PROVIDED TEXT:
- Opening Delimiter -
2017/09/25 Press Release – Disabled Advocates Are Protesting in the Senate Finance Hearing Room to demand that the Senate vote against the Graham-Cassidy amendment to repeal the Affordable Care Act and decimate Medicaid

9/25/17 FOR IMMEDIATE RELEASE – ONGOING ACTION

For More Information:
Bruce Darling                      (585) 370-6690
Gregg Beratan                     (610) 247-4188
Marilee Adamski-Smith    (715) 204-4152

WHO:             National ADAPT
WHAT:           National ADAPT Protests at the Senate Finance Hearing on Graham-Cassidy
WHERE:        Dirksen Building, Room 215, Washington, DC
WHEN:          Monday, September 25, 2017, 2pm EDT

Disabled Advocates Are Protesting in the Senate Finance Hearing Room to demand that the Senate vote against the Graham-Cassidy amendment to repeal the Affordable Care Act and decimate Medicaid

9/25/17, Washington, D.C. – Two hundred advocates from National ADAPT are at the Senate Finance Hearing protesting against cuts to Medicaid in the Graham-Cassidy Amendment and the elimination of critical protections afforded persons with disabilities in the Affordable Care Act. The Amendment, which is the latest attempt to repeal the Affordable Care Act, includes block granting Medicaid funding to the states, which will result in devastating cuts to Medicaid. When their backs are up against a financial wall, many states have threatened a return to the days of warehousing people with disabilities.

“Graham-Cassidy is the worst bill yet that Republicans have come up with to repeal Obamacare. This wasn’t what they campaigned on; they didn’t campaign to strip away the services that disabled people and seniors rely on to live in the community,” said Bruce Darling, an organizer with ADAPT. “They campaigned on fixing Obamacare and I don’t understand why they continue to target our community with cuts that will steal disabled lives instead of actually fixing anything.”
- Closing Delimiter -
RAW DATA:
- Opening Delimiter -
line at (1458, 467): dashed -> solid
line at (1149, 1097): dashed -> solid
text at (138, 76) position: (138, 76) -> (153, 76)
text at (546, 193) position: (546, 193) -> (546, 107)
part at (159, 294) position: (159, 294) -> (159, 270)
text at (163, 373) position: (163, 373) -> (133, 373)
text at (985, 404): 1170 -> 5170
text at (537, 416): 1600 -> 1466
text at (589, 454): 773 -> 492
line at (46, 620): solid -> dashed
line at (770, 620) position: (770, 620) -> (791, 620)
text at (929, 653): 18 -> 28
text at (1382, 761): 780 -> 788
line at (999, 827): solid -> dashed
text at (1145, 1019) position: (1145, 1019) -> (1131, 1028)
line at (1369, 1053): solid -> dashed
- Closing Delimiter -
WORK ORDER 1: According to the press release, how many advocates from National ADAPT are protesting at the Senate Finance Hearing?
WORK ORDER 2: Rewrite as a bulleted list the paragraph of the press release that begins "9/25/17, Washington, D.C. – Two hundred advocates", keeping its main facts.

RESPONSE 1: Two hundred.

RESPONSE 2:
- Two hundred National ADAPT advocates are protesting at the Senate Finance Hearing in Washington, D.C., on 9/25/17.
- They oppose the Graham-Cassidy Amendment's cuts to Medicaid and its elimination of critical protections that the Affordable Care Act affords persons with disabilities.
- The Amendment is the latest attempt to repeal the Affordable Care Act.
- It includes block granting Medicaid funding to the states, which will result in devastating cuts to Medicaid.
- Many states have threatened to return to warehousing people with disabilities when facing financial pressure.